Und dann verstand er plötzlich. Obwohl er dreimal gewaschen worden war, hatte Veran eine sehr wirksame Substanz mit in den Saal gebracht, die gleichzeitig basisch und sauer war.
Seinen eigenen Schweiß.
An dem Ei ging die Reaktion weiter. Es verlor nach und nach seine Farbe gänzlich.
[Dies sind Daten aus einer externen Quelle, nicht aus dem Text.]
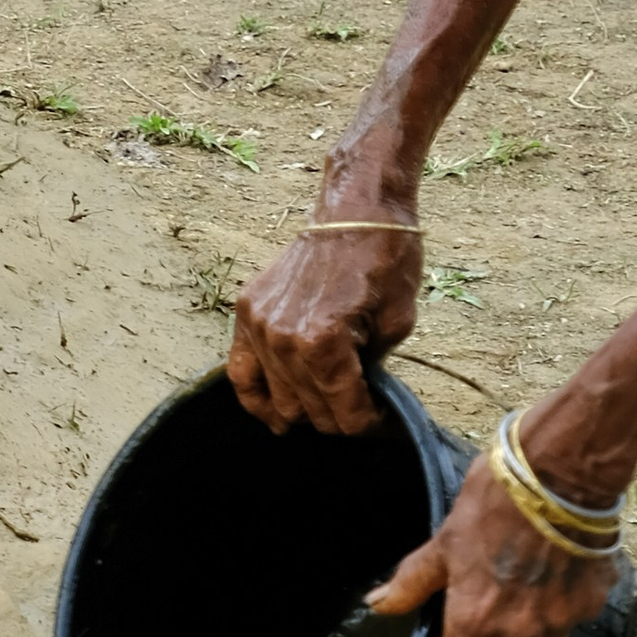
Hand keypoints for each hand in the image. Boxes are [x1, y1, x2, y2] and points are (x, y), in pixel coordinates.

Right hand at [228, 215, 421, 434]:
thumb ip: (373, 370)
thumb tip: (362, 400)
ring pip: (278, 399)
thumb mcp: (397, 324)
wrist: (355, 215)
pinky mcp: (246, 312)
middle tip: (358, 406)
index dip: (369, 422)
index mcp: (324, 342)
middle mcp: (284, 339)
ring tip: (327, 403)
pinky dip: (254, 398)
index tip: (380, 416)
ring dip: (306, 408)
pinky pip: (239, 372)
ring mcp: (259, 325)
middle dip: (340, 416)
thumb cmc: (385, 264)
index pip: (346, 414)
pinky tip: (272, 416)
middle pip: (311, 411)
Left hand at [368, 458, 616, 636]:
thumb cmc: (490, 505)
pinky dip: (563, 609)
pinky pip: (575, 622)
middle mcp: (518, 636)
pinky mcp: (592, 604)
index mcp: (474, 625)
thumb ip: (413, 581)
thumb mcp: (442, 542)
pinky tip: (554, 576)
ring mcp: (561, 623)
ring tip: (521, 603)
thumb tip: (378, 604)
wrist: (558, 477)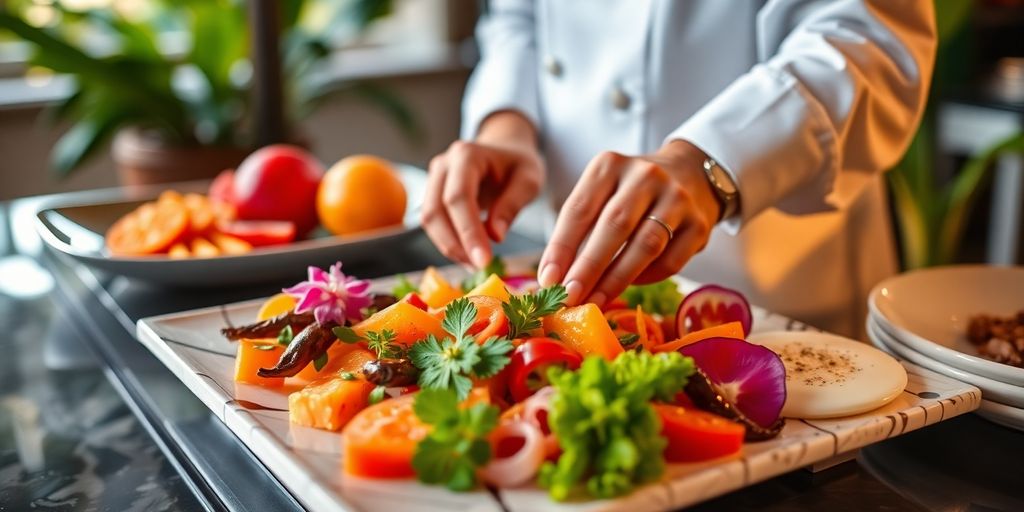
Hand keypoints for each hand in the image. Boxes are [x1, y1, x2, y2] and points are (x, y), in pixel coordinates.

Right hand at [421, 112, 544, 266]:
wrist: (505, 150)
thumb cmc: (518, 164)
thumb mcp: (528, 180)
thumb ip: (512, 205)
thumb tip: (495, 236)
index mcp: (466, 155)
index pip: (458, 197)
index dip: (468, 232)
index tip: (484, 260)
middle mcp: (443, 165)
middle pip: (435, 211)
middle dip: (456, 244)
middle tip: (480, 267)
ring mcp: (433, 179)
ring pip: (429, 220)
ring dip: (450, 247)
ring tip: (476, 264)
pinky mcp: (432, 195)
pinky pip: (433, 224)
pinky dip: (449, 243)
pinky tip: (469, 255)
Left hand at [538, 140, 721, 305]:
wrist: (689, 174)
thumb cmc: (630, 193)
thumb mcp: (601, 194)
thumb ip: (579, 230)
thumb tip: (553, 279)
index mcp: (610, 165)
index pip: (580, 209)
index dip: (562, 247)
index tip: (548, 279)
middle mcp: (645, 176)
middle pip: (614, 225)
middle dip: (588, 266)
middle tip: (569, 296)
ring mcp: (677, 198)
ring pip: (645, 245)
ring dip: (616, 279)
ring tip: (594, 301)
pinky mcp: (699, 224)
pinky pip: (670, 261)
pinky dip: (647, 278)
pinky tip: (629, 286)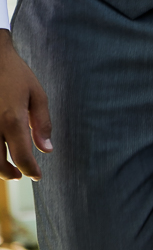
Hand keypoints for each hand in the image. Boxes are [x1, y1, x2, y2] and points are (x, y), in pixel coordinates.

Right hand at [0, 31, 51, 180]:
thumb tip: (47, 149)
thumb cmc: (15, 74)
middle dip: (9, 173)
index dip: (31, 170)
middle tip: (20, 175)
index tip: (37, 175)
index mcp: (12, 119)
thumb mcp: (37, 95)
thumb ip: (42, 124)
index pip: (22, 156)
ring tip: (8, 167)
Aus der Menge ertönten schrille Schreie. Klauen gruben sich in Corsons Schulter. Er wehrte sich nicht. Veran ließ Ngal R’nda los, der nun den Schnabel öffnete, um Atem zu schöpfen. Urianer in violetten Togen ergriffen Veran, aber dieser schrie: »Ich habe es bewiesen, das Ei ist nicht blau! Er ist ein Betrüger!«
»Er lügt!« schrie Ngal R’nda zurück. »Er hat das Ei mit Farbe besprüht! Bringt ihn um!«
»Brecht das Ei entzwei!« schrie Veran. »Wenn ich lüge, muß die Innenseite blau sein! Brecht das Ei entzwei!«
Ngal R’nda wurde von Urianern umkreist. Sie zeigten noch Ehrfurcht, wirkten aber irgendwie drohend. Ngal R’nda stieß piepsende Laute aus, die Corson nicht verstand, aber der Sinn war klar.